- Associated Press - Friday, June 6, 2014

GRANTS PASS, Ore. (AP) - A state board approved a new salmon and steelhead management plan on Friday for the Oregon Coast that trims the introduction of hatchery salmon and steelhead on a few rivers to reduce the likelihood they will interbreed with wild fish.

The Oregon Fish and Wildlife Commission unanimously adopted the Coastal Multi-Species Management Plan at a meeting in Salem.

State fisheries chief Ed Bowles says the plan made some compromises to accommodate objections raised by anglers and county officials in the Tillamook Bay area and the southern coast.

The anglers and officials did not want to see a reduction in the number of hatchery fish put into local rivers each year because fish are important to the local economies.

Bowles added that, overall, the number of hatchery fish going into coastal rivers is increasing.

The department says wild salmon and steelhead runs are generally healthy on the coast, but there are warning signs on a few rivers that hatchery salmon are interbreeding with wild fish, which reduces the survival rate of future generations.

The plan also opens up opportunities to harvest a few wild winter steelhead on some rivers with healthy populations, and puts catch limits on some rivers on a sliding scale based on the abundance of returning fish.

The plan applies to coastal rivers from Port Orford to Tillamook Bay.

Hatcheries have long been used to make up for declines in wild fish from habitat losses.
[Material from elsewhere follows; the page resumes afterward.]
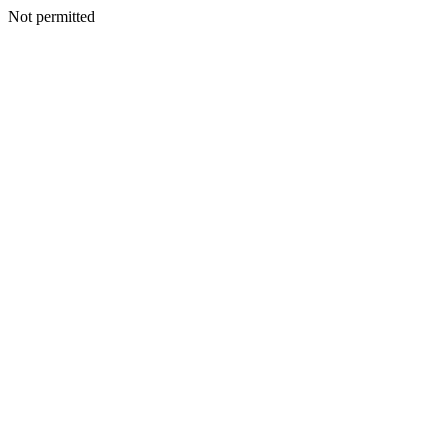
Not permitted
Research in recent years has shown hatchery fish do not survive as well in the ocean or reproduce as well in rivers as wild fish, and they can crowd wild fish out of limited habitat.

The proposal was based on the premise that hatchery fish pose a risk to wild fish. However, a public survey conducted for the department found most of the public does not agree, even though the idea is generally accepted by scientists.